BEGIN Data provided

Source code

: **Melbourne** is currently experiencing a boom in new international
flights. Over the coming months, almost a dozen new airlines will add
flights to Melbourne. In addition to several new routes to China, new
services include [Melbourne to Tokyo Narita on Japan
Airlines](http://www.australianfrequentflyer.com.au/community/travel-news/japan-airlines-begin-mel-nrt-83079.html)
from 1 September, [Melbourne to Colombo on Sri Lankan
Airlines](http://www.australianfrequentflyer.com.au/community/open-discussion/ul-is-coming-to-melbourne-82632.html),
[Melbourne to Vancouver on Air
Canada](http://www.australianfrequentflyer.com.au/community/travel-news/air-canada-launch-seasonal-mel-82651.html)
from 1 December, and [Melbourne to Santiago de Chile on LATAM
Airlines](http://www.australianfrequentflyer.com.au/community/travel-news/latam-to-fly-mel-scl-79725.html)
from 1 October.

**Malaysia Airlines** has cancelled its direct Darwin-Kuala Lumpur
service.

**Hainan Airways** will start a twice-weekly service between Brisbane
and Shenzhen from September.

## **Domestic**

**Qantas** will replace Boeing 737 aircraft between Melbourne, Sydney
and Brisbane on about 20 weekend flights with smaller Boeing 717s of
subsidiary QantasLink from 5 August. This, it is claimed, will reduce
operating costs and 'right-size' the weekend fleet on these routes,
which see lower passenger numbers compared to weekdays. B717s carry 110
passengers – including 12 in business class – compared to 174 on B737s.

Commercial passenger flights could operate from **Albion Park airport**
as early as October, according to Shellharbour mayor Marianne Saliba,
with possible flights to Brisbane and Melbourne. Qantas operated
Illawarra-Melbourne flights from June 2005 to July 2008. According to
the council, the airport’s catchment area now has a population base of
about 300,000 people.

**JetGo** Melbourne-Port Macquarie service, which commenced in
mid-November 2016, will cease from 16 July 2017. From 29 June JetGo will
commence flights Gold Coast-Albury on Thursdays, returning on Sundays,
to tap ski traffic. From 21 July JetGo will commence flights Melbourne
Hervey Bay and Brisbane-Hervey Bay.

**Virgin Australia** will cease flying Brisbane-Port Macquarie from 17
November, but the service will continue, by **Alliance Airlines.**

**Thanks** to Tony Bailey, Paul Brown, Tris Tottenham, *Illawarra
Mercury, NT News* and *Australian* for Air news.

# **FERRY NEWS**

END Data provided

-- Instructions to follow --
The records must be reproduced in full. Nothing should differ.

-- Task solution --
Source code

: **Melbourne** is currently experiencing a boom in new international
flights. Over the coming months, almost a dozen new airlines will add
flights to Melbourne. In addition to several new routes to China, new
services include [Melbourne to Tokyo Narita on Japan
Airlines](http://www.australianfrequentflyer.com.au/community/travel-news/japan-airlines-begin-mel-nrt-83079.html)
from 1 September, [Melbourne to Colombo on Sri Lankan
Airlines](http://www.australianfrequentflyer.com.au/community/open-discussion/ul-is-coming-to-melbourne-82632.html),
[Melbourne to Vancouver on Air
Canada](http://www.australianfrequentflyer.com.au/community/travel-news/air-canada-launch-seasonal-mel-82651.html)
from 1 December, and [Melbourne to Santiago de Chile on LATAM
Airlines](http://www.australianfrequentflyer.com.au/community/travel-news/latam-to-fly-mel-scl-79725.html)
from 1 October.

**Malaysia Airlines** has cancelled its direct Darwin-Kuala Lumpur
service.

**Hainan Airways** will start a twice-weekly service between Brisbane
and Shenzhen from September.

## **Domestic**

**Qantas** will replace Boeing 737 aircraft between Melbourne, Sydney
and Brisbane on about 20 weekend flights with smaller Boeing 717s of
subsidiary QantasLink from 5 August. This, it is claimed, will reduce
operating costs and 'right-size' the weekend fleet on these routes,
which see lower passenger numbers compared to weekdays. B717s carry 110
passengers – including 12 in business class – compared to 174 on B737s.

Commercial passenger flights could operate from **Albion Park airport**
as early as October, according to Shellharbour mayor Marianne Saliba,
with possible flights to Brisbane and Melbourne. Qantas operated
Illawarra-Melbourne flights from June 2005 to July 2008. According to
the council, the airport’s catchment area now has a population base of
about 300,000 people.

**JetGo** Melbourne-Port Macquarie service, which commenced in
mid-November 2016, will cease from 16 July 2017. From 29 June JetGo will
commence flights Gold Coast-Albury on Thursdays, returning on Sundays,
to tap ski traffic. From 21 July JetGo will commence flights Melbourne
Hervey Bay and Brisbane-Hervey Bay.

**Virgin Australia** will cease flying Brisbane-Port Macquarie from 17
November, but the service will continue, by **Alliance Airlines.**

**Thanks** to Tony Bailey, Paul Brown, Tris Tottenham, *Illawarra
Mercury, NT News* and *Australian* for Air news.

# **FERRY NEWS**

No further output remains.